Let's verify that the packages are installed correctly by importing them.

In [2]:
# Import and verify
import torch
import datasets
import pandas as pd
import numpy as np
import matplotlib.pyplot as plt
import flask

print("PyTorch version:", torch.__version__)
print("Datasets version:", datasets.__version__)
print("Pandas version:", pd.__version__)
print("NumPy version:", np.__version__)
print("Flask version:", flask.__version__)
print("All packages installed successfully!")

PyTorch version: 2.6.0+cu118
Datasets version: 3.3.2
Pandas version: 2.2.3
NumPy version: 2.2.3
Flask version: 3.1.0
All packages installed successfully!


  print("Flask version:", flask.__version__)


## Step 3: Optional - Set Up Virtual Environment (Local Only)

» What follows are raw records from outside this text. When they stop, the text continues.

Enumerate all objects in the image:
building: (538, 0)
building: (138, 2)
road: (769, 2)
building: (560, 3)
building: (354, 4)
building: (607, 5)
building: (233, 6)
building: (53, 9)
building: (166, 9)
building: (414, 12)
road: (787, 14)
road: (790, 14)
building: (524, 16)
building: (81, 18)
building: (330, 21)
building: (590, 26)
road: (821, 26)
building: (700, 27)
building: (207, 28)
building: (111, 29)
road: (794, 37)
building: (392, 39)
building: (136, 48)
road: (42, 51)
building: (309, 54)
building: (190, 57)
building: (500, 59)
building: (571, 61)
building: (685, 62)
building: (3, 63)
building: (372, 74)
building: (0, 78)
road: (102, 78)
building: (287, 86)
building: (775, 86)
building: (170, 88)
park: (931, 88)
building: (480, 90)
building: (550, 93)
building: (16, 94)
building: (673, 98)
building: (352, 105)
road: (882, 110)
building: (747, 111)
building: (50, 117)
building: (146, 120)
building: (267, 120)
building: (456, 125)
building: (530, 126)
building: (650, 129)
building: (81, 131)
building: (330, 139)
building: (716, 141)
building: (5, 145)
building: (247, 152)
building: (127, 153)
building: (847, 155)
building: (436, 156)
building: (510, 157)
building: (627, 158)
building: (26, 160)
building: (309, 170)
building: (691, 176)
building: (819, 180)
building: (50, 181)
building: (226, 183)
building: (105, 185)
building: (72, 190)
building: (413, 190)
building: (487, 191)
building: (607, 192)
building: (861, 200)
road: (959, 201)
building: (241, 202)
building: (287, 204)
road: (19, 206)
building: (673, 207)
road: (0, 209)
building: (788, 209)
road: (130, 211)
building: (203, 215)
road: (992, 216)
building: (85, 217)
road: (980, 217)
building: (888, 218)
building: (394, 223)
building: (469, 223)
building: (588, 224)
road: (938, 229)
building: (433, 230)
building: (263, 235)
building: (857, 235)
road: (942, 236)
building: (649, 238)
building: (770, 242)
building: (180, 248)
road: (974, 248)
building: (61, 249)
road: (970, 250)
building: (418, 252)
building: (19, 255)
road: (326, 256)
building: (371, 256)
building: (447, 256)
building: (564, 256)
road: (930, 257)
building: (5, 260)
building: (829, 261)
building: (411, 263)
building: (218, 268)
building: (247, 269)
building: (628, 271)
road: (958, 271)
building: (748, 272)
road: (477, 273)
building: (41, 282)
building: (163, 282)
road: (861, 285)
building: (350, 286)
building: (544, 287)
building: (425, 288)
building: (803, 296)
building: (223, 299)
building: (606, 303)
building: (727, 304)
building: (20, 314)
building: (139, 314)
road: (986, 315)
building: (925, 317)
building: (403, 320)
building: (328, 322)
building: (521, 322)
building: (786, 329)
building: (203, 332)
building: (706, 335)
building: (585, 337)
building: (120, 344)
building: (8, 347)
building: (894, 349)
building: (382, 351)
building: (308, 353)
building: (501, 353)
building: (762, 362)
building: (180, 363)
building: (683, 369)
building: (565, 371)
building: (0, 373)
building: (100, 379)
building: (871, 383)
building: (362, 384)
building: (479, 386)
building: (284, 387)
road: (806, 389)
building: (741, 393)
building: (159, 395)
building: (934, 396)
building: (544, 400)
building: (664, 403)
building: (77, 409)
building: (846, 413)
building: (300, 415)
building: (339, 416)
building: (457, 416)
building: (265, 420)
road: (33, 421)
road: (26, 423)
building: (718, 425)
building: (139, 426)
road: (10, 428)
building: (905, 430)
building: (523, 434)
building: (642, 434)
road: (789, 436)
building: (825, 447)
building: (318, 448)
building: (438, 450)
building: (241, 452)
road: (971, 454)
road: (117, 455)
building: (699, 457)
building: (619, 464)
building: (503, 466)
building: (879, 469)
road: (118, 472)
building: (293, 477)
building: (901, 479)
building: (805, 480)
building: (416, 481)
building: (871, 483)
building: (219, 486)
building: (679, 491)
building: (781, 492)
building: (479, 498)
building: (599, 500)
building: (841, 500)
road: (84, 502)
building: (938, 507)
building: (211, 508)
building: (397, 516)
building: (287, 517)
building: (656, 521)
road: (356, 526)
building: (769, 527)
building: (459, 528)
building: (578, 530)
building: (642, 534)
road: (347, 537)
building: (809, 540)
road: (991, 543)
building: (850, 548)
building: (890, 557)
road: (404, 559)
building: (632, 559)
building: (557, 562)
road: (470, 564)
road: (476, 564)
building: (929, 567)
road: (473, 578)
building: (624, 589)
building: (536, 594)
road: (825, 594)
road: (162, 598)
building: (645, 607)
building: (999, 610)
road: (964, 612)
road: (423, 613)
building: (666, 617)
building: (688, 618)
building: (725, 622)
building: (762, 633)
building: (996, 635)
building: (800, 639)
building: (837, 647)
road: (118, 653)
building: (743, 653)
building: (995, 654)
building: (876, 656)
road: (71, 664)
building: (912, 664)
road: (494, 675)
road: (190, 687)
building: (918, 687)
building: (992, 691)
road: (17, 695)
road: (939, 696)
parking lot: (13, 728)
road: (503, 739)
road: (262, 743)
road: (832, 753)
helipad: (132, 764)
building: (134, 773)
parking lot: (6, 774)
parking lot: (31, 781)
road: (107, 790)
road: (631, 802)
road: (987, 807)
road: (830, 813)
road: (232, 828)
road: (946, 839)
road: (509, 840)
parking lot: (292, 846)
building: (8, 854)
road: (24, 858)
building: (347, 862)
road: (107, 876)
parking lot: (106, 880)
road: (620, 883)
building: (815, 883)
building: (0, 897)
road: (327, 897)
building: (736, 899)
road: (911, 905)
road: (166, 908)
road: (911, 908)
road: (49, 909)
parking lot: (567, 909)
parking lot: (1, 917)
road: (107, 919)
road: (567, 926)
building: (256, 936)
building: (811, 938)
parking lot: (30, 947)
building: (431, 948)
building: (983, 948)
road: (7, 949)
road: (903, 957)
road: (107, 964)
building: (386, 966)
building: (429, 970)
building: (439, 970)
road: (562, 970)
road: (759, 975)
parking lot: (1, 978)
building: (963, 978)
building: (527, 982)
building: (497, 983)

If you're not using Google Colab and want to use a local virtual environment, follow these steps in your terminal (not needed in Colab):

1. Create a virtual environment:
   ```bash
   python -m venv minillama2_env
   ```
2. Activate it:
   - Windows: `minillama2_env\Scripts\activate`
   - Mac/Linux: `source minillama2_env/bin/activate`
3. Install packages (run in terminal after activation):
   ```bash
   pip install torch datasets pandas numpy matplotlib flask
   ```

For Colab users, skip this step as the environment is already set up.

## Step 4: Retrieve Data

In [4]:
# Convert to pandas DataFrame
df = pd.read_csv('data/data.csv')

# Select the first 100 rows
df_sample = df.head(100)

# Display the first few rows
df_sample.head()

Unnamed: 0,user,title,head
0,慘過番印度,是靚午 法國紅酒慢煮阿根廷牛舌 配 煙肉洋蔥炒著仔,法國紅酒慢煮阿根廷牛舌 配 煙肉洋蔥炒著仔#wail#pig\n（$60-5）#wail#p...
1,慘過番印度,是靚午 仙台風燒牛舌定食,仙台風燒牛舌定食#wail#pig\n（$63）#wail#pig\n\n講吓味道先#wai...
2,慘過番印度,衰妹愈大愈有女人味...,是#wail#pig
3,慘過番印度,是靚午 秦式三餸飯,秦式三餸飯#wail#pig\n（$47）#wail#pig\n\n講吓味道先#wail#p...
4,慘過番印度,想將雯雯啲ig story整合做一本書出版,是#wail#pig


## Next Steps

You're all set! Proceed to `Lesson1-Introduction_to_LM_and_Transformers.ipynb` to start learning about language models and transformers.

If you encounter issues:
- Ensure internet connectivity for package and data downloads.
- Check Colab runtime (GPU optional but helpful for training).
- Verify `data/lihkg_sample.csv` exists in the `data/` folder.